[WRITTEN EXERCISE 1]
Answer these questions using the blog posts about running and a gym membership:
(a) According to the writer, what does running come second to in soothing you?
(b) About how long has the writer been a member of the gym center?
(c) Why did the writer change to a new credit card?
[WRITTEN EXERCISE 2] Write the next part of the blog post about the gym membership, picking up after its final sentence.

━━━ TEXT PROVIDED ━━━

Pages

Sunday, April 24, 2011

COMMITMENT, IS NOT THAT EASY..

After recently things had happened in my life, I've feel blessed that my passion of running is purely mine.  I didn't share it with any other people.  I don't depending on other people to run.  I can just run whenever I feel too.

Commitment is something you have to gain for.  It isn't hard to have but yet it isn't easy when you really expect them to.  Your high expectation won't help you when they always letting you down.  Frustration.... that's what I feel right now.  One thing I've learned through this experience is that never trust people when you desperately want to.  It is very deceiving though.

When you giving out with all your heart for other people's sake.... when you sacrifice in hoping they appreciate them....when you burning your soul & dignity for something you believing in to,  they will eat you alive without mercy.  And they are so cruel now and before.

I feel running soothe you down second to your prayer to almighty Allah for help.  You run for nobody other than yourself.  I can ignore whatever happened around me.  I can be selfish towards innocent people.  But somehow deep inside my mother instinct, I can't just quit doing for other people.  I tried not to let because of one fly, you ruined the whole meal.

That's life some people says.  They are not always sweet all the time but they can be sour in time.  But commitment to me is very important in life.  If you have that, you can conquer the world.  Don't take for granted on people when you don't have commitment towards them in the first place.  Don't give them a false promised because it can happened to you in return.  I can promised you that...

Saturday, April 9, 2011

Justified!!

I received an SMS from my gym center (which is already almost 2 years of joining but very rare went there) two days ago regarding my outstanding payment for last month.  Oh well, this is my second time with similar fault and once again it make my butt sweat.

I hate when I have to go to that center just to settle the bill.  I just hate to go to that center even for my workout. I didn't feel I belong there.  I've tried to adjust myself, make it comfortable for me as possible.  Trying to make friends with other trainees & trainers.  They were like faking and I don't feel right.  Instead of feeling eager to workout, I felt lazy to oblige my responsibility towards my credit card expenses on that gym.  I've wasted my 2 years membership.  When you accumulated the fees, you could by a nice treadmill for yourself.

The reason why they can't make payment instruction from my credit card as usual is that I've recently change my credit card to new one.  It is because there's a breach information of my card and it is not secure for anybody with that information which can make payment transaction without my consent.  And I didn't inform them (the gym center) about the new number.  And I didn't care, until now...

━━━ RECORD SET ━━━

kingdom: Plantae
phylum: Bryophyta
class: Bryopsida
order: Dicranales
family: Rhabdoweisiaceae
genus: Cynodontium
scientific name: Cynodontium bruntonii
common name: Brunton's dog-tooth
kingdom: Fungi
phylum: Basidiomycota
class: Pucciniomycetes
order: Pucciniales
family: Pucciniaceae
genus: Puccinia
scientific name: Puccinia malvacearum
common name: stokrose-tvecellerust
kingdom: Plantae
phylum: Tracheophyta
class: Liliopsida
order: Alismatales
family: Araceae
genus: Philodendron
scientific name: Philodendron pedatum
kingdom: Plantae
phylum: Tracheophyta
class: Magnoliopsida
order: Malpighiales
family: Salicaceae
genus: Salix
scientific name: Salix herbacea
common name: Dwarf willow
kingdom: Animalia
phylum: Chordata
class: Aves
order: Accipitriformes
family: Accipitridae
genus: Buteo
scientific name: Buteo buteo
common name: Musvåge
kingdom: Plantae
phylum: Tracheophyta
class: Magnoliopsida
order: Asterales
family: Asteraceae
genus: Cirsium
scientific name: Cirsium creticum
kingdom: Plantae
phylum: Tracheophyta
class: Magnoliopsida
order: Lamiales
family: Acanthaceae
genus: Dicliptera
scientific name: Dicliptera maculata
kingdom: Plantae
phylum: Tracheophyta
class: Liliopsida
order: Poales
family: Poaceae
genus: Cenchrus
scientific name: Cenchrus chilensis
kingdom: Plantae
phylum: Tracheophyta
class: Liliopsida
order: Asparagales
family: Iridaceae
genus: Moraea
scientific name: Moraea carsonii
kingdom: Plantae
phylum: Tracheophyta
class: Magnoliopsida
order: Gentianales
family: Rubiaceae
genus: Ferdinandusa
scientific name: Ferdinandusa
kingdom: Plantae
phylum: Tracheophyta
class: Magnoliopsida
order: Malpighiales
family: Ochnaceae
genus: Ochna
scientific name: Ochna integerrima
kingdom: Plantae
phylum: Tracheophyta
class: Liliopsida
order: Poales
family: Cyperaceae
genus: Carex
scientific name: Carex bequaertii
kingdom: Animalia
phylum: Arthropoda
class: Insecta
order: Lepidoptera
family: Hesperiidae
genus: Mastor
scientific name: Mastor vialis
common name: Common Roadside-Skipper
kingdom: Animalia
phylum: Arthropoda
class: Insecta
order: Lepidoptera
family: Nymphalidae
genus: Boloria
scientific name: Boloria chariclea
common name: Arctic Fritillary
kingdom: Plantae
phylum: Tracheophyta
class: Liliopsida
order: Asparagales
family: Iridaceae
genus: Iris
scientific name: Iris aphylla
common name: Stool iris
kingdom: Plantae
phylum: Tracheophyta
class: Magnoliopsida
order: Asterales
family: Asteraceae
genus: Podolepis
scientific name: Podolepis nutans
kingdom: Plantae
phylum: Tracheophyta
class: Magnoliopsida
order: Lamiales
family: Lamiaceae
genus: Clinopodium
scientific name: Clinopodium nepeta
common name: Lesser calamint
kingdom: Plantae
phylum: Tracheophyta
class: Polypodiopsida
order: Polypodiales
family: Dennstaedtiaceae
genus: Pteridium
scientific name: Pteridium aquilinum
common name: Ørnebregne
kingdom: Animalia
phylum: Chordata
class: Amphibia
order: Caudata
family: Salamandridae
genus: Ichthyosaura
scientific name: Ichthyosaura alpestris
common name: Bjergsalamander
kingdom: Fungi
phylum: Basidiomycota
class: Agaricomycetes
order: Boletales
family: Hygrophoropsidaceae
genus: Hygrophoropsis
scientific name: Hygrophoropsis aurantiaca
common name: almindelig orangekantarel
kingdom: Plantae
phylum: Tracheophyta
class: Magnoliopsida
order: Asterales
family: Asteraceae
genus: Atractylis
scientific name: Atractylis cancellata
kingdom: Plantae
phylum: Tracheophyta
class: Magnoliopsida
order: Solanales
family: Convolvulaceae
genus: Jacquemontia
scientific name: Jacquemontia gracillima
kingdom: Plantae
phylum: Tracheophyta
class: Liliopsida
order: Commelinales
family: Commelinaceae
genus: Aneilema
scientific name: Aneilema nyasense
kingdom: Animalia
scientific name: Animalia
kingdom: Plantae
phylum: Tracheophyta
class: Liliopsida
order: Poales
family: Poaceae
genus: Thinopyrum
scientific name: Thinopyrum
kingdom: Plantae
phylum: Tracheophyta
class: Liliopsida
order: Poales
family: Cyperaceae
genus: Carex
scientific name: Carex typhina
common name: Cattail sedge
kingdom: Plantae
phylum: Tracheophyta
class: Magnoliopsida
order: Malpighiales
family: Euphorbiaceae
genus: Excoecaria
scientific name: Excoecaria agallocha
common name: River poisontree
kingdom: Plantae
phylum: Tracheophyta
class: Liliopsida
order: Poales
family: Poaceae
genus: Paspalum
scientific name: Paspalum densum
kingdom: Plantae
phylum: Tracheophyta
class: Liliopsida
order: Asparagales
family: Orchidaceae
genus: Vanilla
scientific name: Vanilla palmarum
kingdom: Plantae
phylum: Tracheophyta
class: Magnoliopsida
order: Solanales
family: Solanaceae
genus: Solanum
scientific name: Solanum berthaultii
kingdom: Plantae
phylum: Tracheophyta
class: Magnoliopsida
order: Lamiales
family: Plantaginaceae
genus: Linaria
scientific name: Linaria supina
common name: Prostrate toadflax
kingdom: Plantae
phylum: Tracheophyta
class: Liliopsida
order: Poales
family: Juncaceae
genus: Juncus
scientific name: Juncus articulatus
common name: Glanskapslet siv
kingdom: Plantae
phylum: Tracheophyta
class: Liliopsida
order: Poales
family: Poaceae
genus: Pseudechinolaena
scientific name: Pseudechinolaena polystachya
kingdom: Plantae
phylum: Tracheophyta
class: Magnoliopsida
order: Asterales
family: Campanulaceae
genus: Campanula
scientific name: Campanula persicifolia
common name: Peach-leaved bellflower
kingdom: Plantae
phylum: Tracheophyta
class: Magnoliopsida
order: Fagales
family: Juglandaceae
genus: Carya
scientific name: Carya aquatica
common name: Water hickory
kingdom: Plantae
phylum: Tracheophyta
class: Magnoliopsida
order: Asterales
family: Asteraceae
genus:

━━━

[TASK ANSWER 1]
(a) Prayer to almighty Allah for help.
(b) Almost two years.
(c) There had been a breach of the card's information, so it was not secure against transactions made without the writer's consent.

[TASK ANSWER 2]
So, with hesitation, I went there with my hubby.  All along the way, he kept nagging of my wasted time & money on that gym which I just kept quiet.  Well, It is my fault but it's a lesson for all too.  He asked me to devote my time and energy to that gym since I've paid for it.  And still I've kept my mouth shut.  I just couldn't do what he asked me too.  I don't know why exactly I'd joined the gym in the first place.  But I guess that was the power of their marketing hypnotize me at that time.  And it is a long story...

Bravely, I went inside the gym, went to the counter with unfamiliar face, again, to explain my reason of coming.  Luckily they make as nothing a big deal about it and trying to help solving my problem.  They are very friendly (because that is their work etique) and smile all the way.

I realized that my contract end with less than 4 months.  So I decided to end my contract immediately with only to make the last 3 months payment with my credit card.  They also helped to fill the form of requesting to end contract.  I felt at ease with all that was going around me.  I've settled all matters with all the copy documents are in my hand too.  I don't have to give them my new credit card number and I don't have to come again to the center just to pay my monthly bills if I decided not to give the card number.  Everything settled and then I popped my long awaiting question since 1 year and 8 months ago...

I've asked the friendly guy regarding my welcoming gifts which I didn't received when I've signed the contract almost 2 years ago.  The gifts consist a workout bag with a tumbler and towels.  He was quite surprised because I've never received any of them.  That was because I've asked once from other person a long time ago with replied no stocks yet.  Then I never asked again since I've never step my foot in that center again until now.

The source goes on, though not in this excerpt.